(1.) THIS second appeal arises out of the following facts. Ashriff Ali sold 6 Bighas 10 biswas of land in corporated in Khasra No. 370 to one Surat Singh, Mutation in respect of this land was sanctioned in June 3, 1942. One Kundan filed a suit for pre-emption in respect of this sale on May 4, 1943. Since the sale had been made for a sum of Rs. 350/- only, it was prayed in the suit for pre-emption that a decree be granted in favour of the pre-emptor on the payment of this amount. This suit was dismissed by the learned Sub-Judge, Chhachhrauli, on November 22, 1946. On appeal, the learned District Judge decreed the suit on February 15, 1947. The learned District Judge passed the usual decree ordering that in case the sum of Rs. 350/- was paid on or before March 15, 1947, the suit filed by the pre-emptor shall stand decreed and in case of default the suit would stand dismissed. It is not disputed that the pre-emptor deposited a sum of Rs. 340/- only. In other words, the decretal amount short of Rs. 10/- only was deposited. On June 26, 1947, the decree-holders took out execution proceedings and it is stated by the learned counsel for the appellants that no notice regarding these proceedings was served upon the appellants. Even though the entire amount which was to be deposited under the pre-emption decree was not deposited by the respondents, they succeeded in getting possession of the land under orders of the executing Court.

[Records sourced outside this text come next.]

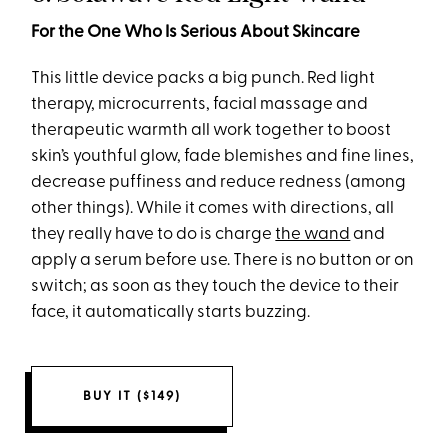
For the One Who Is Serious About Skincare
This little device packs a big punch. Red light
therapy, microcurrents, facial massage and
therapeutic warmth all work together to boost
skin’s youthful glow, fade blemishes and fine lines,
decrease puffiness and reduce redness (among
other things). While it comes with directions, all
they really have to do is charge
the wand
and
apply a serum before use. There is no button or on
switch; as soon as they touch the device to their
face, it automatically starts buzzing.
BUY IT ($149)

On October, 23, 1954, the present appellants filed a suit on the ground that since the respondents did not deposit the entire amount which they were called upon to deposit under the pre-emption decree, they were not entitled to dispossess the appellants. It was prayed in this suit that a decree for possession be granted in favour of the appellants. Both the Courts below have dismissed this suit on the ground that the matter in dispute relates to execution, discharge or satisfaction of the decree and was, therefore, barred under Section 47 of the Code of Civil Procedure.
(2.) THE learned counsel for the appellants has prayed that in pre-emption case the decree passed by a Court in a conditional decree. In case the pre-emption amount is not deposited on or before the date when it is ordered to be so deposited. The suit for pre-emption stands automatically dismissed. In that event it cannot be said that any decree in favour of the pre-emption was in existence. If there was no decree in favour of the pre-emptors, then the question of its execution, discharge or satisfaction does not arise. The learned counsel for the appellants has also relied upon a Full Bench decision of this Court in Surinder Nath v. Ram Sarup, AIR 1944 Lah 294, in which it was observed as under:-" where the party to the suit, against whom the suit has been dismissed does not choose to go to the executing Court either because he has no knowledge of what is happening there or because having knowledge he feels that he should wait and see what ultimately happens then in his case it cannot be said that by not going there the question is constructively decided against him. Such a person has two concurrent remedies and he can choose either of them. If he acquires knowledge that his property is being wrongfully taken in execution of the decree he may choose the expeditious remedy of going to the executing Court and if he chooses that remedy, Section 47 will bar his subsequent suit for the same relief. But if either after having acquired knowledge or through ignorance he takes no steps to object to the wrongful sale of his property by the executing Court on no principle of law can his separate suit to take possession of the property wrongfully sold by the executing court be held barred. "
(3.) I see considerable force in the argument advanced by the learned counsel for the appellants. In case the express direction of the Court is not complied with by the so-called decree-holder in a pre-emption suit, then it cannot be said that the litigation results in a decree in his favour. Under these circumstances he is not at all entitled to take out execution proceedings. If such a pre-emptor decree-holder joins hands with some unscrupulous ministerial officials of a court and succeeds in dispossessing the vendee of the property lawfully purchased by him, he cannot be allowed to retain such a benefit because that would be tantamount to allowing him to retain the benefit which he has been able to secure by employing underhand means. The Code of Civil Procedure is meant for doing justice between the parties and cannot be used as a tool by a party to retain an undeserved advantage. The learned counsel for the respondents has however drawn my attention to saghar Mal v. Havat, 38 Punj Re 1898. In that case, it was held that whether the purchase money had been deposited in time was one arising between the parties to the suit in which the decree was passed and related to the execution thereof. It appears that the Chief Court was concerned with a case in which a due notice of the proceedings had been served upon the opposite side. As already observed, in this case the allegations of the appellants are that no notice of the execution proceedings was served upon them. In any case, in view of the decision in surinder Nath's case AIR 1944 PC 294 (supra ). I am not bound to follow a judgment of the Chief Court.